The next main piece that makes up the Medical Device solution is Test Management. This is the cornerstone of any good product development process. In a previous article, I talked about Test Management; how you author tests, how you plan your testing and how you execute your testing and record your results. Here, I won’t go into that again. Instead I’ll talk about how Test Management relates to the other containers that make up the Medical Device solution.

The first thing to remember about testing is that pretty much everything at one time or another needs to be validated or verified on the road to product development. Every test that you write to validate or verify your product is stored within a Test Protocol document. For example, you may want to ensure that the product you’ve developed functions as laid out in your input document at a high level. You may have further test cases to ensure that each specific requirement in your Requirement Specification has been adequately covered off.  You will also want to ensure that any Risk Control Measure you’ve put in place has also been met appropriately as well.

4. Change Management

Last but not least, is the ability to manage change or Change Management. Change can be introduced several ways in the system—it can be introduced through shifts in the Inputs or Requirements, or resulting from defects found during testing.

 SPK Change Management

Defects detected during testing can be potentially used to spawn Change Requests, which in turn can spawn a Change Order. If the Change Order is authorized, it can be used to make changes to the overall design of your product. Changes of don’t have to be started with a Defect, they can also be spawned from various documents throughout the system as well.

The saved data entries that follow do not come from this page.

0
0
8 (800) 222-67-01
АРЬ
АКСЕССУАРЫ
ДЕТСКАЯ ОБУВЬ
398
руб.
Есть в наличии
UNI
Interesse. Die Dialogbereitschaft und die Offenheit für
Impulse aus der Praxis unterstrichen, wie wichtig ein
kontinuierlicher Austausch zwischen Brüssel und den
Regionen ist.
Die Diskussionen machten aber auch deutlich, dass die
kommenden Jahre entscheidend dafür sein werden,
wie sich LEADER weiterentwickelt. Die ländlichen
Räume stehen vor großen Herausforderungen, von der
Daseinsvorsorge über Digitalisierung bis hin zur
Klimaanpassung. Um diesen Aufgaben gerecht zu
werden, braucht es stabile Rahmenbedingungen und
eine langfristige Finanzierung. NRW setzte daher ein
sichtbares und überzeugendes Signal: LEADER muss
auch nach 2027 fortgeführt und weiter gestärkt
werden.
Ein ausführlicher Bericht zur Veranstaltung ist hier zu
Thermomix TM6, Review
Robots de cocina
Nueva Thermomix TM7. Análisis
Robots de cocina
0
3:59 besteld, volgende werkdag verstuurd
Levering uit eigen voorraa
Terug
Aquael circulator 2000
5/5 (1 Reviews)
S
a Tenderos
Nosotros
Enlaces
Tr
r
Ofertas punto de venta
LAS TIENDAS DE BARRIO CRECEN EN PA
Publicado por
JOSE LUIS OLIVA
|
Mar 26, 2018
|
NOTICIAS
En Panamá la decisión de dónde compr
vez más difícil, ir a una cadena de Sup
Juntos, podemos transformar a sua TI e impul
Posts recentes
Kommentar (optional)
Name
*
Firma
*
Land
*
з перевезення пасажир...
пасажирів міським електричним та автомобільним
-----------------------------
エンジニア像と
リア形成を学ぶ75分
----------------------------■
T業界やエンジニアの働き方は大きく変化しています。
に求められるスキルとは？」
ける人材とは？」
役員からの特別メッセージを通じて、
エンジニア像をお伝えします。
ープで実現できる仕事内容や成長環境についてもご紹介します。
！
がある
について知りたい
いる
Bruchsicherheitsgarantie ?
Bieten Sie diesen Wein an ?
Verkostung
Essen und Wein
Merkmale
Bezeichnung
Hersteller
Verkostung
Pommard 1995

For example, if for some reason, you needed to make a change to a Requirement you could use a Change Request to request authorization to make the change. Change Orders would then be created to authorize the change to the related design as well as the related tests.

Conclusion

These four main parts that make up the Medical Device solution in PTC Integrity Lifecycle Manager work together to assist in taking your product idea from the idea stage to an effective product in several ways. First, helping you take your ideas and translate them into technical requirements from which you can use to build your design. Secondly, by identifying and managing risks inherent in your design. Thirdly, by providing an effective mechanism through which you can perform your testing activities. Finally, by providing an effective method of managing the changes that will periodically be introduced in your product development cycle. That’s all four pieces managed from one place, all woven together to help ensure nothing gets lost nor forgotten.